* Excerpt
◆ ◆ ◆ ◆ ◆
In n₁ and n₂ are the indices of compression for the first and second stage of compression, then the ratio of work-done on the first and second stages $$\left( {\frac{{{{\text{W}}_1}}}{{{{\text{W}}_2}}}} \right)$$  with perfect intercooling is given by

A. $$\frac{{{{\text{W}}_1}}}{{{{\text{W}}_2}}} = \frac{{{{\text{n}}_2}\left( {{{\text{n}}_1} - 1} \right)}}{{{{\text{n}}_1}\left( {{{\text{n}}_2} - 1} \right)}}$$

B. $$\frac{{{{\text{W}}_1}}}{{{{\text{W}}_2}}} = \frac{{{{\text{n}}_1}\left( {{{\text{n}}_2} - 1} \right)}}{{{{\text{n}}_2}\left( {{{\text{n}}_1} - 1} \right)}}$$

C. $$\frac{{{{\text{W}}_1}}}{{{{\text{W}}_2}}} = \frac{{{{\text{n}}_1}}}{{{{\text{n}}_2}}}$$

D. $$\frac{{{{\text{W}}_1}}}{{{{\text{W}}_2}}} = \frac{{{{\text{n}}_2}}}{{{{\text{n}}_1}}}$$

Answer: Option B

Solution(By Examveda Team)

In n₁ and n₂ are the indices of compression for the first and second stage of compression, then the ratio of work-done on the first and second stages $$\left( {\frac{{{{\text{W}}_1}}}{{{{\text{W}}_2}}}} \right)$$  with perfect intercooling is given by $$\frac{{{{\text{W}}_1}}}{{{{\text{W}}_2}}} = \frac{{{{\text{n}}_1}\left( {{{\text{n}}_2} - 1} \right)}}{{{{\text{n}}_2}\left( {{{\text{n}}_1} - 1} \right)}}$$
◆ ◆ ◆ ◆ ◆
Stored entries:
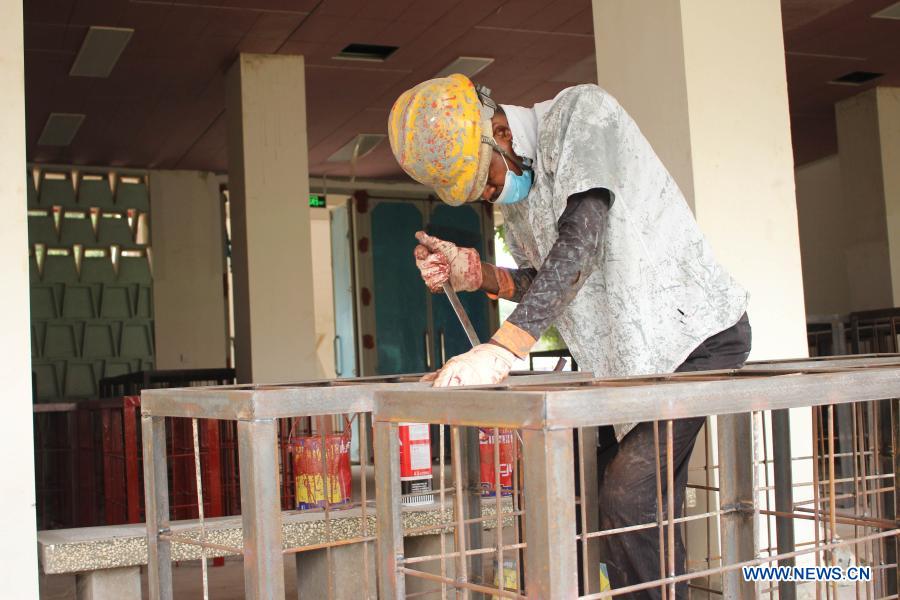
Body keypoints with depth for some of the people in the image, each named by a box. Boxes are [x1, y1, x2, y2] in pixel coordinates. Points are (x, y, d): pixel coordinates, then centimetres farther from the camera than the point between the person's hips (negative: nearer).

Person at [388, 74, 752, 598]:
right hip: (636, 352, 9)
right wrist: (473, 272, -3)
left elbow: (581, 241, -28)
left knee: (628, 501, -18)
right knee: (649, 511, 8)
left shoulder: (582, 113, -15)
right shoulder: (518, 183, 9)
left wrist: (503, 349, -35)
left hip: (694, 333, -8)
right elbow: (547, 283, 15)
◆ ◆ ◆ ◆ ◆
* What to do
(1) Answer these questions about the two-stage compression question:
(a) What kind of intercooling does it assume?
(b) Which option is given as the answer?
(c) Who is the solution credited to?
(2) Summarize the two-stage compression question in two sentences.

* Task responses
(1)
(a) Perfect intercooling
(b) Option B
(c) The Examveda Team

(2) The question asks for the ratio of work done on the first and second stages of compression, with perfect intercooling, when n₁ and n₂ are the indices of compression for those stages. The answer given is Option B, W₁/W₂ = n₁(n₂ − 1) / [n₂(n₁ − 1)].